低温焙烧改性—机械破碎分离回收废弃光伏电池  

作　　者：王红雪 付元鹏 樊玉萍[1] 董宪姝[1] WANG Hongxue;FU Yuanpeng;FAN Yuping;DONG Xianshu(School of Mining Engineering,Taiyuan University of Technology,Taiyuan 030024,China)

机构地区：[1]太原理工大学矿业工程学院,太原030024

出　　处：《有色金属（冶炼部分）》2023年第9期51-57,88,共8页Nonferrous Metals（Extractive Metallurgy)

基　　金：山西省基础研究计划资助项目(202103021223045);山西省回国留学人员科研资助项目(2022-062);国家自然科学基金-国际(地区)合作与交流项目(51820105006)。

摘　　要：废弃晶硅太阳能电池中胶膜材料EVA的改性是改善黏结体系解离效果、提高有价组分分离和浸出效率的关键。通过焙烧改性弱化EVA黏结行为,强化晶硅太阳能电池多组分选择性破碎特性,基于XRD、TG、SEM、ICP-OES分析了物料分布规律、EVA黏结弱化行为、解离效果及金属回收率。结果表明:破碎后背板材料分布在+0.5 mm粒级中,Al分布在-0.5+0.25 mm和-0.045 mm粒级中,Ag在-0.045 mm粒级中富集,Si分布在-0.5+0.25 mm和-0.075 mm粒级,不同组分的粒度分布差异显著。经300℃焙烧5 h后EVA的黏结程度降低,材料的解离程度增强,强化了破碎效果,破碎后细粒级组分产率提高15%;酸浸处理实现了不同组分逐级回收,Si、Ag和Al的回收率分别为83.26、87.11%和88.61%,研究工作对废弃晶硅太阳能电池高效资源化回收具有指导意义。
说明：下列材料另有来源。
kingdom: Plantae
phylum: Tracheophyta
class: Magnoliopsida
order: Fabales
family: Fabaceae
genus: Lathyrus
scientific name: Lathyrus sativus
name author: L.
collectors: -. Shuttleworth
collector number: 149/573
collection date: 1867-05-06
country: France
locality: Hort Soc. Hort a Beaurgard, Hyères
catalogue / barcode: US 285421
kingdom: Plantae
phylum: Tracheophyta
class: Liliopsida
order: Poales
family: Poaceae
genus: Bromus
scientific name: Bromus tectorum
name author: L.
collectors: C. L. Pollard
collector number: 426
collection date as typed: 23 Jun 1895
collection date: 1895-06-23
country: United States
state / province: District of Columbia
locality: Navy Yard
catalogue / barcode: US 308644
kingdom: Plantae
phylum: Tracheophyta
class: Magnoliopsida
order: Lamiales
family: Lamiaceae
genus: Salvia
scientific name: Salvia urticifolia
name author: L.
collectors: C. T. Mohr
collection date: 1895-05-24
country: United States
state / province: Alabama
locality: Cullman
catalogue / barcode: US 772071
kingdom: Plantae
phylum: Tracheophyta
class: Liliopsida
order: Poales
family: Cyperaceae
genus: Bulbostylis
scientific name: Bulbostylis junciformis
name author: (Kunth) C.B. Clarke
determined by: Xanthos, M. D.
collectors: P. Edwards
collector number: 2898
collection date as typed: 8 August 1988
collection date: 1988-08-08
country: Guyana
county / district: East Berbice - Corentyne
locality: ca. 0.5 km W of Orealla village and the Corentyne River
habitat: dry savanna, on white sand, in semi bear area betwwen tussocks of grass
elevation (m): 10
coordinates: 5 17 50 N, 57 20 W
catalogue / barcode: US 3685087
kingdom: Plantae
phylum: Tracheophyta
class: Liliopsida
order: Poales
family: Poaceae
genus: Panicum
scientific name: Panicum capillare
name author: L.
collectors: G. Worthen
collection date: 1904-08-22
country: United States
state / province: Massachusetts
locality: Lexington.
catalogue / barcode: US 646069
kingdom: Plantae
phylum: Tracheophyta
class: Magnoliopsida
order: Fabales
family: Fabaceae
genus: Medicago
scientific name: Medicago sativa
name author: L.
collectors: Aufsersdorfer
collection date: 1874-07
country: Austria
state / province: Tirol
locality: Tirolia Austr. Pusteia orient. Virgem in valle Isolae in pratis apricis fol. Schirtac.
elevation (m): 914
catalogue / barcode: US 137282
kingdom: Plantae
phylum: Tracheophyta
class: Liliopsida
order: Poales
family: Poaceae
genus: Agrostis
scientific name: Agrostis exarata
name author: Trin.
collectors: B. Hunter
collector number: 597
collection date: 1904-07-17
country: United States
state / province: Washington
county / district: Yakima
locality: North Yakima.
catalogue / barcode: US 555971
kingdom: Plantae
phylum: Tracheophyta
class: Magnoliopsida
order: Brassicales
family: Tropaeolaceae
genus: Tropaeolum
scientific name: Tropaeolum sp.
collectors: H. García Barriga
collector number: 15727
The modification of EVA in waste crystalline silicon solar cells is the key to improve the dissociation effect of bond system,and separation and leaching efficiency of valuable components.EVA bonding behavior was weakened by roasting modification,and multi-component selective crushing characteristics of crystalline silicon solar cells were strengthened.Material distribution,EVA bonding weakening behavior,dissociation effect and metal recovery rate were analyzed based on XRD,TG,SEM and ICP-OES.The experimental results show that after crushing,the backplane material is distributed in+0.5 mm grain size,Al is in-0.5+0.25 mm and-0.045 mm grain size,Ag is in-0.045 mm grain size,Si is in-0.5+0.25 mm and-0.075 mm grain size,and the particle size distribution of different components is significantly different.After roasting at 300℃for 5 h,the bonding degree of EVA decreases,the dissociation degree of the material increases,and the crushing effect is enhanced.After crushing,the yield of fine fractions rises by 15%.The recovery of Si,Ag and Al is 83.26,87.11%and 88.61%,respectively.The research has important guiding significance for efficient recycling of waste crystalline silicon solar cells.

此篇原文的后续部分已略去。